Consigne 1 ::
Répondez aux questions suivantes à l'aide du texte sur le Projet Octavia :
(a) En quel mois et en quelle année le Projet Octavia a-t-il été mis sur pied?
(b) Quel organisme indien d'application de la loi figure parmi les autorités étrangères avec lesquelles les enquêteurs de la GRC ont travaillé?
(c) Depuis quelle année le CAFC et l'ARC diffusent-ils des bulletins pour informer la population de la fraude liée à l'ARC?
Consigne 2 ::
Prolongez le texte sur le Projet Octavia en reprenant après sa dernière phrase.

Texte à analyser ::
————

Le Projet Octavia a été mis sur pied en octobre 2018 pour faire enquête sur une arnaque d'impôt par télémarketing, aussi appelée arnaque liée à l'ARC, dont vous avez certainement entendu parler. En février 2020, les enquêteurs de la GRC ont arrêté et accusé deux personnes relativement à l'arnaque liée à l'ARC. Entre 2014 et 2019, cette arnaque a entraîné des pertes qui ont totalisé, à notre connaissance, plus de 16,8 millions de dollars.
Du fait de la nature complexe et sans frontières des enquêtes sur les fraudes d'aujourd'hui, les enquêteurs de la GRC, y compris l'agent de liaison de la GRC à New Delhi, ont travaillé avec des organismes d'application de la loi de l'ensemble du Canada; avec d'autres partenaires d'organismes fédéraux comme l'ARC, l'Agence des services frontaliers du Canada et le CANAFE; et avec d'autres autorités étrangères, dont l'Indian Central Bureau of Investigation et les autorités américaines établies en Inde.
Les cas hors frontières qui supposent de longues procédures, comme le Projet Octavia, illustrent bien les défis auxquels la GRC continue d'être confrontée lorsqu'elle fait enquête sur les fraudes. Les criminels se camouflent derrière la technologie et les territoires sous compétence étrangère pour commettre leurs crimes au Canada. Cependant, là où il y a des défis, il y a des occasions à saisir. Une part du succès du Projet Octavia peut être attribuée à la campagne de sensibilisation menée par la GRC auprès du public par l'intermédiaire du CAFC. Depuis 2015, le CAFC et l'ARC ont tous deux diffusé de nombreux bulletins et documents de relations publiques pour informer les Canadiens et les Canadiennes de la fraude liée à l'ARC.
[Français]
Vous aurez sans doute remarqué que je parle beaucoup du CAFC. Il s'agit d'une initiative de pratique exemplaire qui fournit un service précieux, tant aux organismes d'application de la loi qu'au public canadien.
[Traduction]
Cependant, le Centre est surchargé en raison de l'augmentation du nombre de fraudes, téléphoniques ou autres, et du déferlement d'appels et de courriels qu'il reçoit chaque jour. Grâce à son modèle efficace et éprouvé pour lutter contre la fraude, le CAFC et son équipe dévouée de collaborateurs salariés et bénévoles fournissent de précieux services aux Canadiens, en particulier aux populations vulnérables, comme les personnes âgées et les nouveaux immigrants.
Les fournisseurs de services téléphoniques ont travaillé avec nous, et des mesures concrètes ont été prises pour aider les Canadiens à bloquer les appels frauduleux, c'est à dire composés à partir de numéros qu'ils savent associés à des activités possibles de fraude. Les fournisseurs de services téléphoniques et d'Internet comptent, du moins en partie, sur l'information qu'ils reçoivent du Centre antifraude du Canada. À son tour, l'efficacité du CAFC est tributaire des renseignements fournis par les Canadiens qui signalent des fraudes ou des arnaques.

————

Extraits de la liste ::
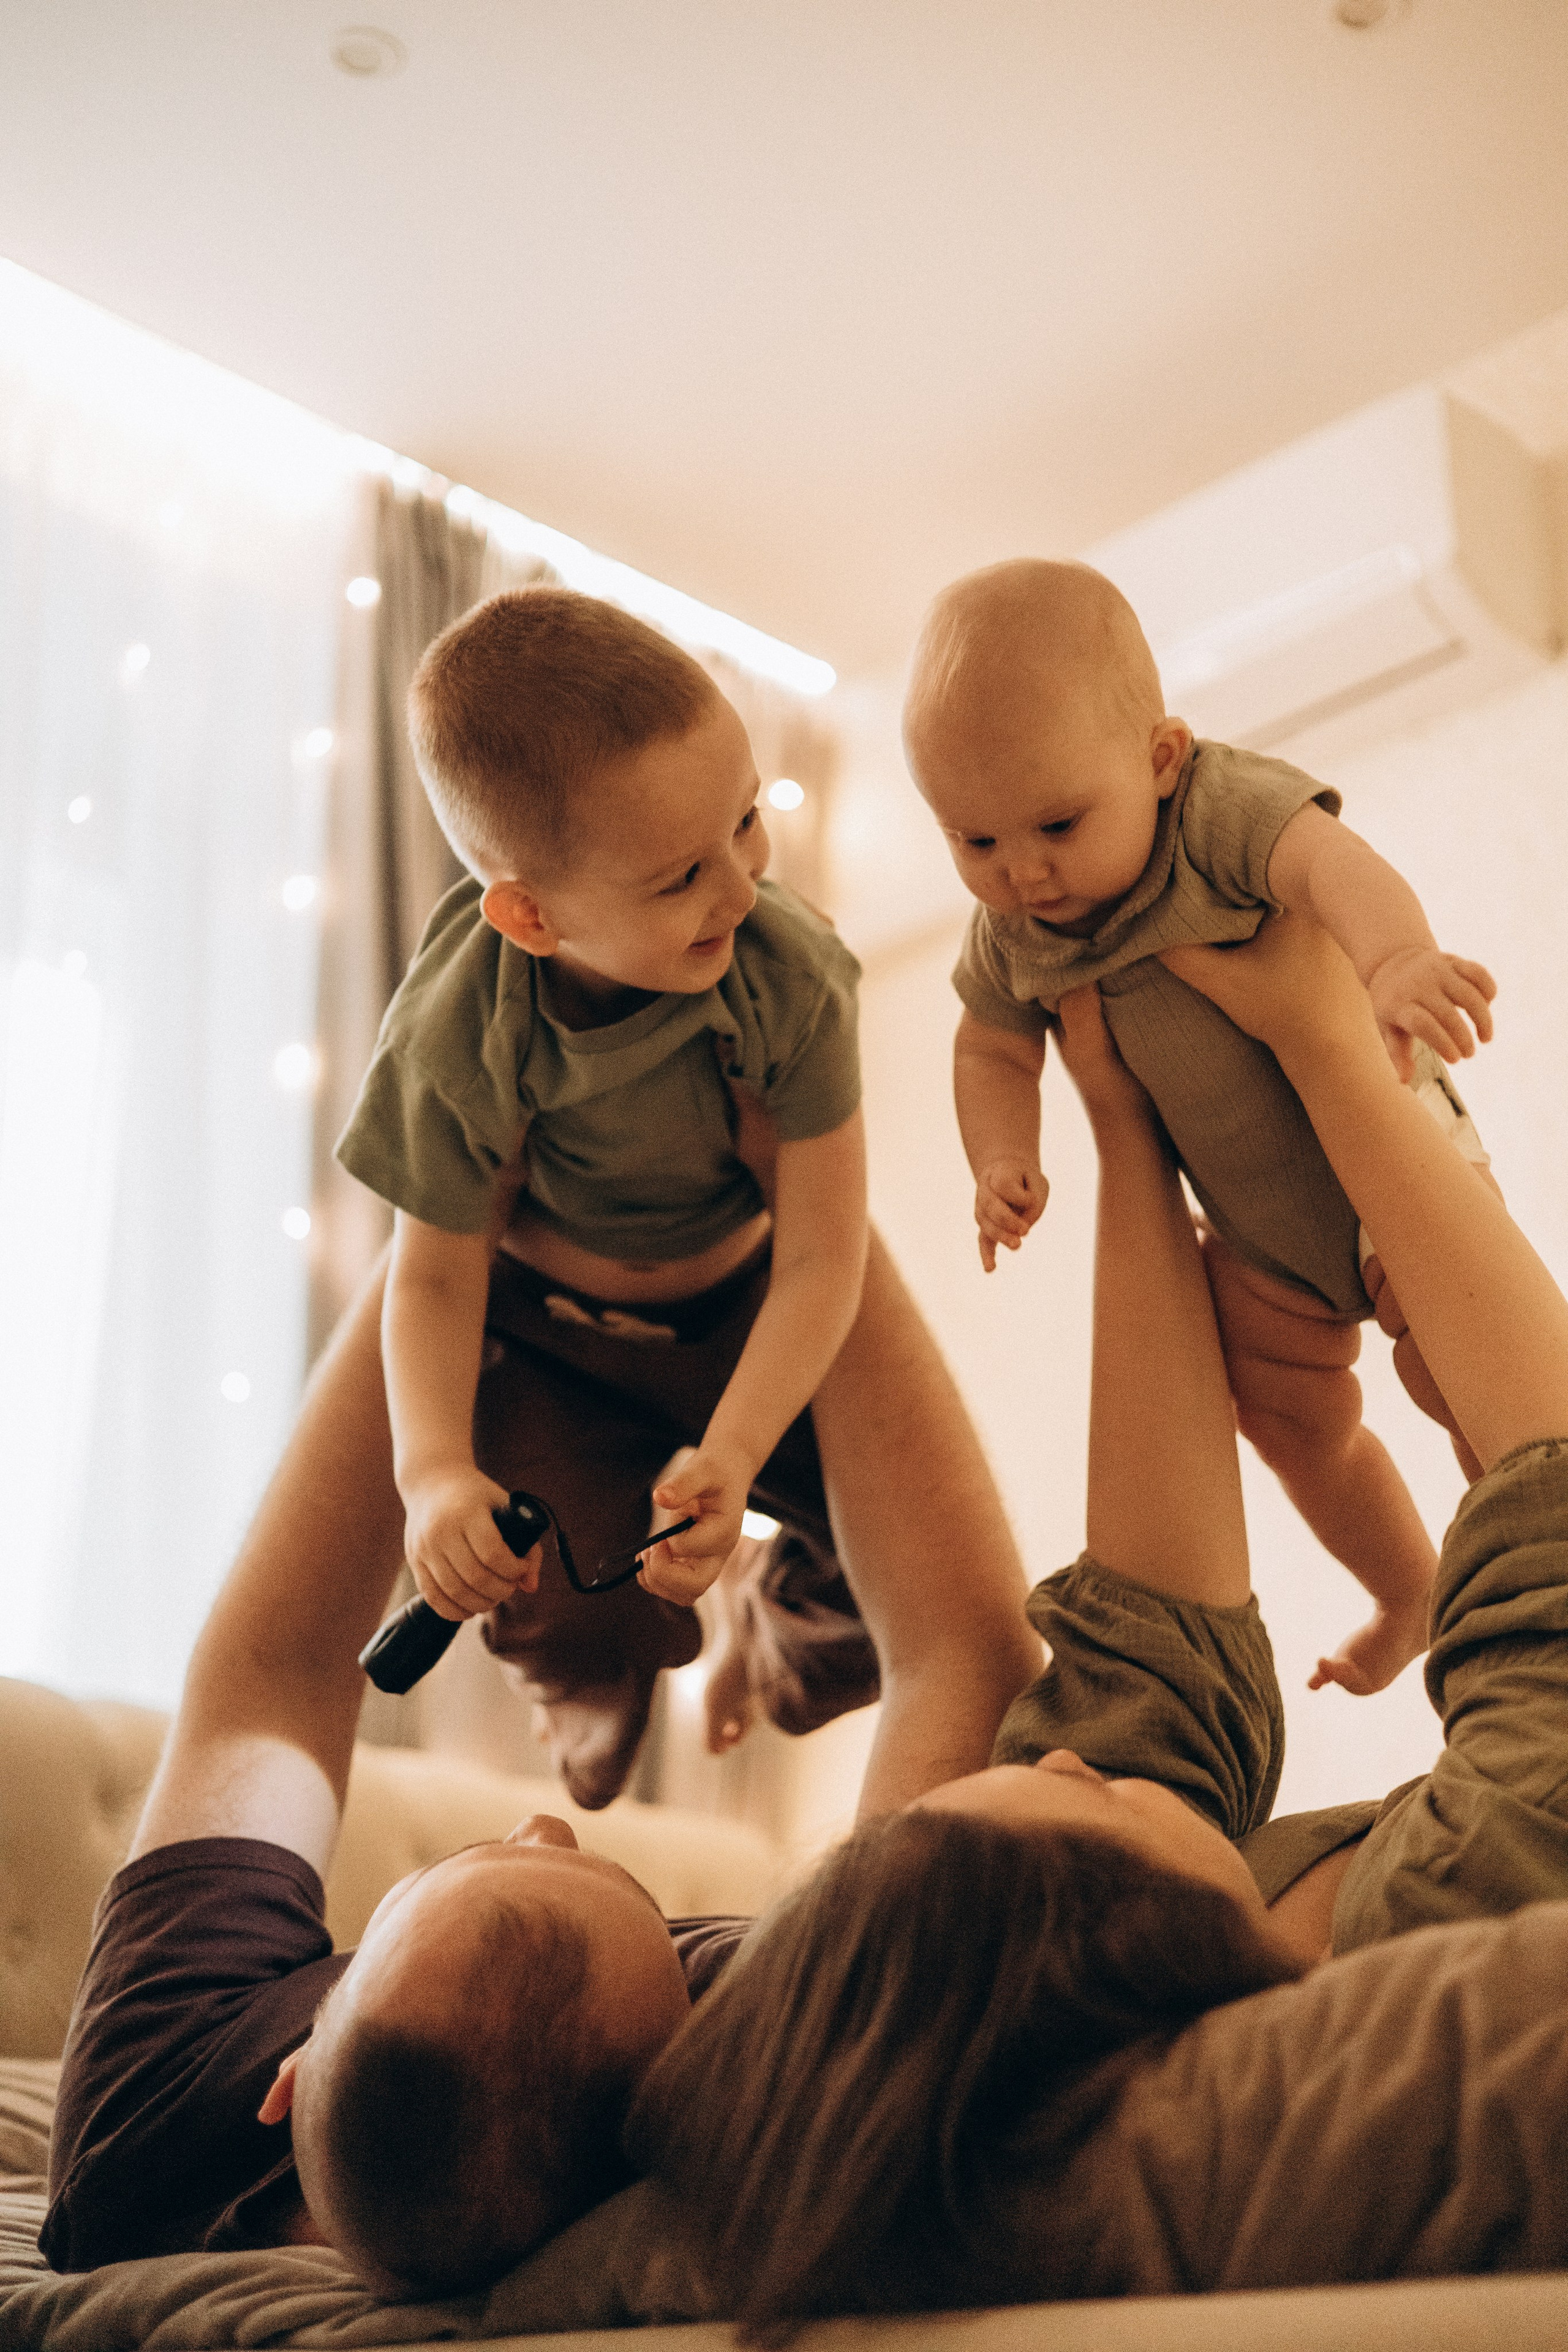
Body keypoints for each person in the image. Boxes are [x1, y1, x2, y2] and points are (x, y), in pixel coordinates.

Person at [629, 913, 1568, 2331]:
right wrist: (1323, 1050)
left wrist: (1122, 1122)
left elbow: (1149, 1623)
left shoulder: (1114, 1902)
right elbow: (1550, 1500)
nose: (1061, 1757)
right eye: (1076, 1788)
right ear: (1119, 1988)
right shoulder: (1453, 1902)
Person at [42, 1219, 1038, 2293]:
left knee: (521, 1478)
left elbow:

————

Réponse 1 ::
(a) En octobre 2018.
(b) L'Indian Central Bureau of Investigation.
(c) Depuis 2015.

Réponse 2 ::
Par l'intermédiaire du Projet Chameleon, des établissements financiers du Canada travaillent avec la GRC à identifier les auteurs de stratagèmes de rencontres en ligne et communiquent directement avec les victimes pour protéger leur argent. Et il ne faut pas oublier nos partenaires d'application de la loi à l'étranger, comme le Groupe des cinq pays sur l'application de la loi. Les membres de ce groupe ont collectivement entrepris des travaux axés sur les populations vulnérables, désignées pour nos besoins comme les personnes âgées et les migrants. Ces groupes ne sont pas toujours à l'aise à l'idée de communiquer avec les organismes d'application de la loi et sont souvent la cible d'arnaques. D'autres travaux et partenariats en ce sens avec l'étranger et avec les secteurs public et privé pourraient se révéler d'une grande valeur pour lutter contre les fraudes comme l'arnaque liée à l'ARC. De plus, ils nous donnent des renseignements sur les moyens utilisés par les fraudeurs pour soutirer aux Canadiens et aux Canadiennes leur argent durement gagné.
En conclusion, je voudrais dire que la fraude touche les Canadiens et les Canadiennes de diverses façons: perte financière, perte possible de biens, perte de la capacité obtenir du crédit et, plus grave encore, perte de confiance envers les établissements qui font du Canada un endroit où il fait bon vivre. J'ai souligné que la lutte contre la fraude était une responsabilité partagée, et c'est une responsabilité à laquelle nous n'allons pas nous soustraire. La GRC continuera de travailler avec les secteurs public et privé et avec ses partenaires d'application de la loi de l'étranger pour repérer et prévenir la fraude et pour mieux assurer la sécurité et la sûreté du Canada, des Canadiens et des Canadiennes.
[Français]
Je remercie le Comité de m'avoir offert l'occasion de m'adresser à vous aujourd'hui. C'est avec plaisir que je répondrai aux questions des membres du Comité.
:
J'aimerais vous souhaiter la bienvenue au Comité permanent de l'industrie, des sciences et de la technologie pour le deuxième groupe.
[Français]
concernant l'étude des appels frauduleux au Canada.
Aujourd'hui, nous recevons M. Jonathan Daniels, vice-président, Droit réglementaire, chez Bell Canada; M. Howard Slawner, vice-président, Affaires réglementaires, chez Rogers Communications; ainsi que Mme Deborah Evans, chef de la protection de la vie privée.
De la Société TELUS Communications, nous recevons M. Jérôme Birot, vice-président, Développement et exploitation, et M. John MacKenzie, directeur, Affaires réglementaires.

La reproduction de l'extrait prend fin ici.